A Estação Calçada integra o lote 1 do VLT, no trecho entre Calçada e Ilha de São João. Esse trecho está com 64% de execução. Já o trecho 2, entre Paripe e Águas Claras, ainda não chegou à metade das intervenções. O trecho 3, entre Águas Claras e Piatã, está em fase inicial, com menos de 3% de execução.

“O PT da Bahia tenta vender como realização aquilo que ainda não mudou a vida de ninguém. O Subúrbio precisa de transporte funcionando, não de uma estação fechada.

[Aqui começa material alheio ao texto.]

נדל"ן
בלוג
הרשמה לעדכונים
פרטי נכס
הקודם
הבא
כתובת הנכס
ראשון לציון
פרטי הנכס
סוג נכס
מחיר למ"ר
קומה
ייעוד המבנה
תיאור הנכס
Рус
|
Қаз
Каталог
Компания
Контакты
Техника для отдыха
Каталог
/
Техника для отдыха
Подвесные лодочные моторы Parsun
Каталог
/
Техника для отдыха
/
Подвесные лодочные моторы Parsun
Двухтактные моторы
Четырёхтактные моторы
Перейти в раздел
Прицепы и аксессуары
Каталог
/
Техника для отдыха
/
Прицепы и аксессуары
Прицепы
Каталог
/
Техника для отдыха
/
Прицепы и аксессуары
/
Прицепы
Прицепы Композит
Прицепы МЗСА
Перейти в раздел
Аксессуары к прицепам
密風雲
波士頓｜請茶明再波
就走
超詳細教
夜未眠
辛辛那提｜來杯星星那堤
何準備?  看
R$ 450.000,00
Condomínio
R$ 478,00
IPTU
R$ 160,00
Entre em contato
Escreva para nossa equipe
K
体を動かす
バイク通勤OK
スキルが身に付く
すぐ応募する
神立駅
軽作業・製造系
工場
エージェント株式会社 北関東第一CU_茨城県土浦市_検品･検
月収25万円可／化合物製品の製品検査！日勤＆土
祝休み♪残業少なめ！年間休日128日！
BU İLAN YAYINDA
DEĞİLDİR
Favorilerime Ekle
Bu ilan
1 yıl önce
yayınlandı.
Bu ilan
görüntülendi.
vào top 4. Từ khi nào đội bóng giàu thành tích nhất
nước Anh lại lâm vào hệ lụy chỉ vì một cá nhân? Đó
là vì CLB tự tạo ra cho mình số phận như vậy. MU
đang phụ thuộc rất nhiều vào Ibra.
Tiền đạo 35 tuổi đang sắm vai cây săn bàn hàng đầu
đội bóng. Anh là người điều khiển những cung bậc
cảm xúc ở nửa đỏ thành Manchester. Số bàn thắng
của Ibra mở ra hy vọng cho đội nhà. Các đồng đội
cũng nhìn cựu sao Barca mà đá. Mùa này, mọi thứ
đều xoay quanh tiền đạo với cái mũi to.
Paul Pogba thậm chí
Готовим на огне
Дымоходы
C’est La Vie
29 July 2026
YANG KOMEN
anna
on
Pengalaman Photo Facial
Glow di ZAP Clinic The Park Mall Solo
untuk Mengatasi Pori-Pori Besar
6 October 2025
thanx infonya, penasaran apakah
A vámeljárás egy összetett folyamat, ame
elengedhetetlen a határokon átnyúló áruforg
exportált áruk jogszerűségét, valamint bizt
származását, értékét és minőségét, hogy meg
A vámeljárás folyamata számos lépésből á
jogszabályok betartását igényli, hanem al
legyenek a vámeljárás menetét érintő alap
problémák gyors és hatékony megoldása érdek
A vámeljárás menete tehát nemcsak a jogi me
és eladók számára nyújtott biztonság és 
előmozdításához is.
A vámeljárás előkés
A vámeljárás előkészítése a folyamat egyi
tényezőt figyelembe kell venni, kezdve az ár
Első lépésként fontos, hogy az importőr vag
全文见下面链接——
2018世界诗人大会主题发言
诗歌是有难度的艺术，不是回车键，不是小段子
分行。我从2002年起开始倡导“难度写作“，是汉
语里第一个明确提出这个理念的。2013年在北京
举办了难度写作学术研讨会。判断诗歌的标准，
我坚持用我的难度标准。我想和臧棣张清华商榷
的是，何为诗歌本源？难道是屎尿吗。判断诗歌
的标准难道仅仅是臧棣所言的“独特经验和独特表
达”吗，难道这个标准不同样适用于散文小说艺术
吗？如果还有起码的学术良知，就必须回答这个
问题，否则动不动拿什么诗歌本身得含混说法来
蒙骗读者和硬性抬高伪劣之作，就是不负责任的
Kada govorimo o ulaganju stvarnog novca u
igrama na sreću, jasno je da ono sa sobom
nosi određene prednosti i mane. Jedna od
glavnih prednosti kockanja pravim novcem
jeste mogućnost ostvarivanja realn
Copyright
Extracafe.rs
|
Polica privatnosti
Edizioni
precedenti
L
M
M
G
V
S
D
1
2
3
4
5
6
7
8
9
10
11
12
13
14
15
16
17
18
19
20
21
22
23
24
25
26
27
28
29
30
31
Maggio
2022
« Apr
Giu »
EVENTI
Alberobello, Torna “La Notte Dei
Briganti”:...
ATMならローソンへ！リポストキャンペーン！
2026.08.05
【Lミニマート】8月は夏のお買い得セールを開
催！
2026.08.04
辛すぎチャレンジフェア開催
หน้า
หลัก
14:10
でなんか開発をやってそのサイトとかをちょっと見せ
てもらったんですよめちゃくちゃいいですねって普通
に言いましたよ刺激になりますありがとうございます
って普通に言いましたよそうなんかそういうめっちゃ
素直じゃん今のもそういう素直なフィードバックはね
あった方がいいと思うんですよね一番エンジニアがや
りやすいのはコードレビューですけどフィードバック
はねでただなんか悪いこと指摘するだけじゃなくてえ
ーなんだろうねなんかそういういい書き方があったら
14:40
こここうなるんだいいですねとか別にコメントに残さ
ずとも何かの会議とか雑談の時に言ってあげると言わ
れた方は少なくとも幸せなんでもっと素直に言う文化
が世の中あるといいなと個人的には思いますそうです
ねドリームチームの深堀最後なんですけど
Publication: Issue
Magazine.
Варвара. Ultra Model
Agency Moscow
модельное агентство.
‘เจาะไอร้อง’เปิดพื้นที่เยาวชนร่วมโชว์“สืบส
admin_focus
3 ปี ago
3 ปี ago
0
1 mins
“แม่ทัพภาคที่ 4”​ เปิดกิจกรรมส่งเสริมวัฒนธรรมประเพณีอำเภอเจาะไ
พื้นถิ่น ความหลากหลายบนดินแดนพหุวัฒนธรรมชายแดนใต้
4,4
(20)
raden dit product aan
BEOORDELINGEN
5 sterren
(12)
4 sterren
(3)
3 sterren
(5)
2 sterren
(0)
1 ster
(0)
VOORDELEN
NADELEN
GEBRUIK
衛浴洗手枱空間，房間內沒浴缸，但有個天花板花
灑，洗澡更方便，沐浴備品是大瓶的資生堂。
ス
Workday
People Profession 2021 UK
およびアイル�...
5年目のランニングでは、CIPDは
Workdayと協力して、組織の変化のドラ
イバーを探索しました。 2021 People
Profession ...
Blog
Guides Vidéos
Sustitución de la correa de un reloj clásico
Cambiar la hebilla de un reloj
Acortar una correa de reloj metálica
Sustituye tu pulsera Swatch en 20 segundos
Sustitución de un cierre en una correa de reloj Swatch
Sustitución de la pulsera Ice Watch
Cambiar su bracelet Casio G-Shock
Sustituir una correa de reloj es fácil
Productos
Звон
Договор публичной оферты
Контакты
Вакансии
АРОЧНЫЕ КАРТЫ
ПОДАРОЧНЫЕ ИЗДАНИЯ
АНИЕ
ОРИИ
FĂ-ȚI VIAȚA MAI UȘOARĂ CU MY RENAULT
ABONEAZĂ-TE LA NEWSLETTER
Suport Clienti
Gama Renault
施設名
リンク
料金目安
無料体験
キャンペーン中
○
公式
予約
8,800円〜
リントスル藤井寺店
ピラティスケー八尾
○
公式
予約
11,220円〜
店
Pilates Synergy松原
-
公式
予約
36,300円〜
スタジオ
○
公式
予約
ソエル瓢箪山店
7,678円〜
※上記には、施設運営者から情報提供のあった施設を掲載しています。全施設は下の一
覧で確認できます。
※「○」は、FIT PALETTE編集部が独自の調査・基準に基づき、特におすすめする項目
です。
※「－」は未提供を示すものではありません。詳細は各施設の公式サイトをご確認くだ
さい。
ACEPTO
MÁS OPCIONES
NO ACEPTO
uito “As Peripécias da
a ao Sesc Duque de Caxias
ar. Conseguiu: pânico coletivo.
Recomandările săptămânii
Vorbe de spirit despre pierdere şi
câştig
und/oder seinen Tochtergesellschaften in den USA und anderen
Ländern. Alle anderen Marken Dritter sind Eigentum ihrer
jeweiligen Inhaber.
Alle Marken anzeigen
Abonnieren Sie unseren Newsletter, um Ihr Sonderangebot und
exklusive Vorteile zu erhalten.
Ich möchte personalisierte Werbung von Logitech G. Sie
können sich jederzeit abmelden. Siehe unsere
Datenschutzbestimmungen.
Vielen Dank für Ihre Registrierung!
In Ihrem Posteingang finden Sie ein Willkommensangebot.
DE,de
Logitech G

A população não quer promessa, quer poder sair de casa, embarcar e chegar ao destino com dignidade”, disse Sandro Régis.

A crítica ocorre em meio ao histórico de dificuldades enfrentadas por moradores do Subúrbio Ferroviário desde a desativação dos antigos trens. Antes da interrupção do serviço, os usuários pagavam R$ 0,50 pela passagem. Com a expectativa de que a tarifa do VLT seja equiparada à do metrô, atualmente em R$ 4,10, o valor representaria um aumento de 720% em relação ao preço cobrado no antigo sistema ferroviário.

“Agora, depois de anos de espera, o governo entrega uma estação sem operação e ainda há a perspectiva de uma tarifa muito mais cara. Isso é uma agressão à população que mais precisa de transporte público acessível”, criticou, ao citar que a desativação dos trens também afetou a dinâmica econômica da região, já que  comerciantes e pescadores relatam queda expressiva nas vendas após a retirada do antigo serviço. 

“Essa inauguração resume bem o método do governo Jerônimo: muita propaganda, muita promessa e pouca entrega concreta. O povo do Subúrbio já esperou demais. Não dá para transformar sofrimento, atraso e prejuízo em palanque eleitoral”, completou o líder do União Brasil na AL-BA.